Foi recentemente anunciado pelo Governo Português que o Plano de Recuperação e Resiliência (PRR) está em boa execução e que dois terços das verbas (11 mil milhões de euros) já́ têm candidaturas aprovadas. O Metropolitano de Lisboa e a Infraestruturas de Portugal (IP) são os maiores beneficiários com financiamentos de 554 e 395 milhões de euros, respetivamente, segundo dados do Portal Mais Transparência.
No cenário atual de escassez de materiais, hiperinflação e falta de mão de obra, o desafio do PRR será́ o de garantir condições de execução e conclusão das obras públicas beneficiárias, o qual poderá́ ser alcançado através da utilização de formas eficientes de mitigação desses riscos geradores de conflitos.
Em tempos de crise de funcionamento expedito do poder judicial, onde um processo judicial demora em média 10 anos a ser decidido, é urgente encontrar formas alternativas de prevenção e resolução de conflitos.
A utilização no sector da construção de mecanismos alternativos de prevenção e resolução de litígios, em especial de dispute boards ou comissões especializadas de prevenção e resolução alternativa de litígios, na Europa Continental tem vindo a ganhar expressão nas últimas décadas fruto do seu sucesso nos Estados Unidos e Reino Unido.
O primeiro dispute board foi constituído e implementado em 1975 para acompanhar a execução do projeto do túnel Eisenhower no Colorado, Estados Unidos da América. A introdução desta figura teve um êxito extraordinário e a partir de então os dispute boards começaram a ganhar popularidade em várias jurisdições, tanto no sector privado como público.
O objetivo principal dos dispute boards (…) é o de resolver em obra, em tempo real, de forma expedita, e económica, questões ou potenciais conflitos que possam surgir entre as partes durante a execução do projeto de construção…
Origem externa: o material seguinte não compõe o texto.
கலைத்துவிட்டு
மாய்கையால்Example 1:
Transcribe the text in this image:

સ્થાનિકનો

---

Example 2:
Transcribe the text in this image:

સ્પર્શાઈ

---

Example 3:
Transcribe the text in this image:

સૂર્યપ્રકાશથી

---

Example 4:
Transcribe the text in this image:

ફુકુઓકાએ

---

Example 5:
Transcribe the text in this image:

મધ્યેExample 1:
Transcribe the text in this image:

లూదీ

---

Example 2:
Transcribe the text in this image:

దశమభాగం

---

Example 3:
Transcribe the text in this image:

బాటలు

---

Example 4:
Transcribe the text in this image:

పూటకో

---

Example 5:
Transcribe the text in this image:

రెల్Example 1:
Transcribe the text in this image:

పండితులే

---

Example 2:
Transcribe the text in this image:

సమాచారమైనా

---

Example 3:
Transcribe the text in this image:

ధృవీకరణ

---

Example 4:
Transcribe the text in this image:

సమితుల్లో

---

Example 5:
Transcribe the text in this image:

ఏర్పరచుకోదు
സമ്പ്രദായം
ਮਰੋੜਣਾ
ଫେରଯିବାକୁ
Em termos muito sumários, os dispute board são comissões ou painéis de peritos imparciais designados ab initio pelas partes no contrato, destinados a supervisionar e acompanhar a execução da obra, proporcionando às partes um fórum de discussão destinado a prevenir e resolver questões e potenciais litígios, que eventualmente venham a surgir ao longo da sua execução.
Os membros dos dispute boards são livremente escolhidos pelas partes; são compostos em regra por um ou três membros que, e sempre que solicitados pelas partes, poderão emitir recomendações e/ou decisões vinculativas em função dos poderes que lhe são atribuídos.
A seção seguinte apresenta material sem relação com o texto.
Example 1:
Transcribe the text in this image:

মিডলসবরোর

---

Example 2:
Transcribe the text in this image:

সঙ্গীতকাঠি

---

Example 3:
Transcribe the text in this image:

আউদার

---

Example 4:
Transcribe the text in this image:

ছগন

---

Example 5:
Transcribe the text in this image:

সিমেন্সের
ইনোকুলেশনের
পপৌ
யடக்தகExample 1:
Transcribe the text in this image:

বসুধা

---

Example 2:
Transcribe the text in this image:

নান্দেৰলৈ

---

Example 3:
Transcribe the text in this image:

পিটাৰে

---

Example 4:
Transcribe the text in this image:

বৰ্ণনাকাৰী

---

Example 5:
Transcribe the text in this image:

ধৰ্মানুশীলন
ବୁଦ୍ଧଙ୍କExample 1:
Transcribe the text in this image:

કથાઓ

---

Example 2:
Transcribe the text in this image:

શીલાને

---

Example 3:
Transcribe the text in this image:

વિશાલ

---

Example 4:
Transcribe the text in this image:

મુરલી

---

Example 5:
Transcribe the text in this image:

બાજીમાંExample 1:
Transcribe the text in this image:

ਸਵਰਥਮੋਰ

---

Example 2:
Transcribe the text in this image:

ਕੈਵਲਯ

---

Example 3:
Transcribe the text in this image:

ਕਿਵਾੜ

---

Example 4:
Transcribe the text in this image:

O objetivo principal dos dispute boards, compostos por especialistas (por exemplo, Engenheiros, Advogados, Auditores, Geólogos, Peritos-Avaliadores, entre outros) é o de resolver em obra, em tempo real, de forma expedita, e económica, questões ou potenciais conflitos que possam surgir entre as partes durante a execução do projeto de construção, promovendo assim a continuidade do mesmo e assegurando a sua viabilidade económico-financeira.
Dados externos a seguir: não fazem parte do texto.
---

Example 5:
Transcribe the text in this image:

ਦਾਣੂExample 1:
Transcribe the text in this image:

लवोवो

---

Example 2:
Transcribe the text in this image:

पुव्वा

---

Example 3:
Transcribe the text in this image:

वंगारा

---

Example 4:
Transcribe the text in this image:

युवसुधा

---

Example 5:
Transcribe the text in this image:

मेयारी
Recentemente, em 2018, a Société du Grand Paris (SGP), encarregue da construção do Grand Paris Express – quatro linhas de metro com uma extensão de 200 quilómetros e 68 novas estações – implementou um dispute board permanente com o objetivo de emitir recomendações e opiniões sempre que solicitado. Trata-se de um modelo de dispute board inspirado nos modelos Americano e Canadiano perfeitamente adaptado e compatível com as regras que assistem a Administração Pública Francesa.
A par deste megaprojeto, os dispute boards foram também utilizados com sucesso, por exemplo, durante a construção do Eurotúnel e do Túnel do Porto de Dublin.
O êxito de todo o projeto de construção mede-se em termos estritamente comerciais.
Num ambiente atual de grande instabilidade, onde os contratos são administrados de forma muito agressiva, os conflitos que surjam durante a execução da obra e a consequente demora na resolução perante Tribunais Judiciais, têm um impacto avassalador no êxito financeiro dos projetos podendo determinar ou não a sobrevivência das partes contratantes.
As atuais práticas tradicionais de resolução de litígios, não são, na nossa opinião, compatíveis com o atual nível de desenvolvimento do setor da construção e com o atual panorama de insegurança contratual. Um Estado eficiente e dirigido à resolução justa e rápida de litígios poderá encontrar nos dispute boards uma solução eficiente de prevenção e resolução dos mesmos.